Plan roughly one working day for a first full pass on a typical 15 to 20 screen app: a morning for the automated audit and the fixes list, and an afternoon for VoiceOver and Dynamic Type walkthroughs. Later passes are much faster because the structural problems are already fixed and you are only checking what changed in the release.

Does Apple reject apps for poor accessibility?

Not usually on accessibility grounds alone, but accessibility problems often surface as usability rejections during review, and several markets now have legal requirements such as the European Accessibility Act. Apple actively features accessible apps, and accessibility is a stated quality bar throughout the Human Interface Guidelines, so the work also pays off in visibility.

How many people actually use VoiceOver on iPhone?

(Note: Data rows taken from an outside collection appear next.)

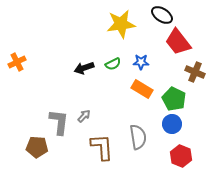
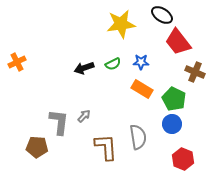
brown L-shape: moved 4 px right
red hexagon: moved 2 px right, 3 px down
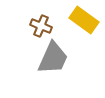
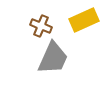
yellow rectangle: rotated 60 degrees counterclockwise
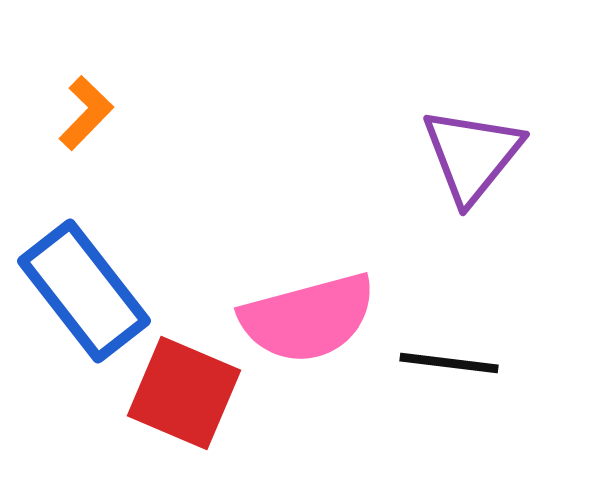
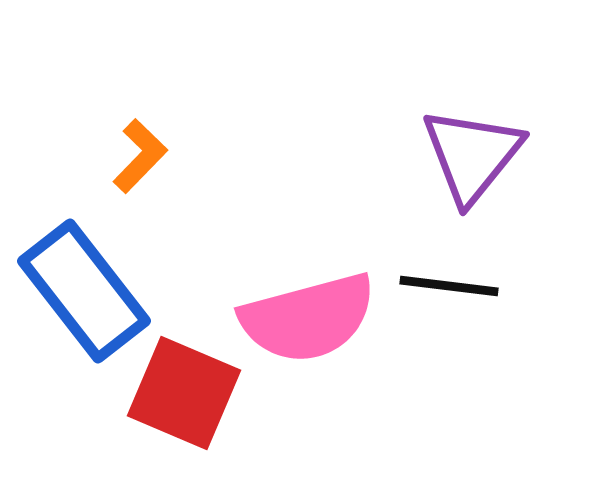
orange L-shape: moved 54 px right, 43 px down
black line: moved 77 px up
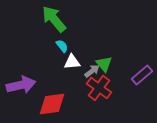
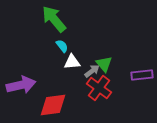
purple rectangle: rotated 35 degrees clockwise
red diamond: moved 1 px right, 1 px down
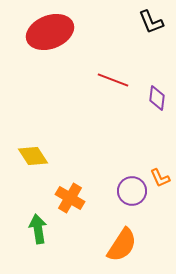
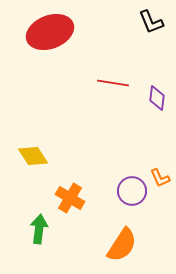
red line: moved 3 px down; rotated 12 degrees counterclockwise
green arrow: moved 1 px right; rotated 16 degrees clockwise
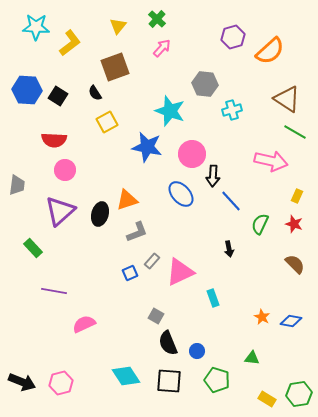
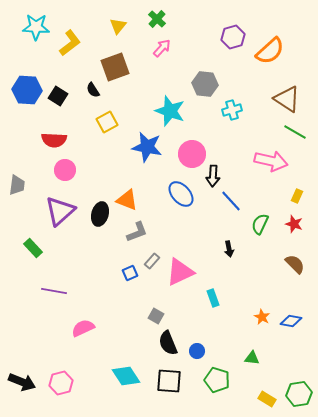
black semicircle at (95, 93): moved 2 px left, 3 px up
orange triangle at (127, 200): rotated 40 degrees clockwise
pink semicircle at (84, 324): moved 1 px left, 4 px down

Enough to matter for any consumer app. WebAIM's screen reader survey shows most screen reader users work on mobile devices, and Apple ships VoiceOver, Voice Control, and Switch Control on every iPhone by default. Settings like larger text sizes reach far beyond blind users, including older users and anyone reading in bright sunlight.

Can accessibility testing be automated in CI for iOS?

Partially, and it is worth doing. XCUITest can call performAccessibilityAudit on every screen your UI tests already visit, which fails the build when someone ships an unlabeled button or a fixed font size. The parts that resist automation are reading order, label quality, and custom gesture alternatives, which still need a short human pass with VoiceOver each release.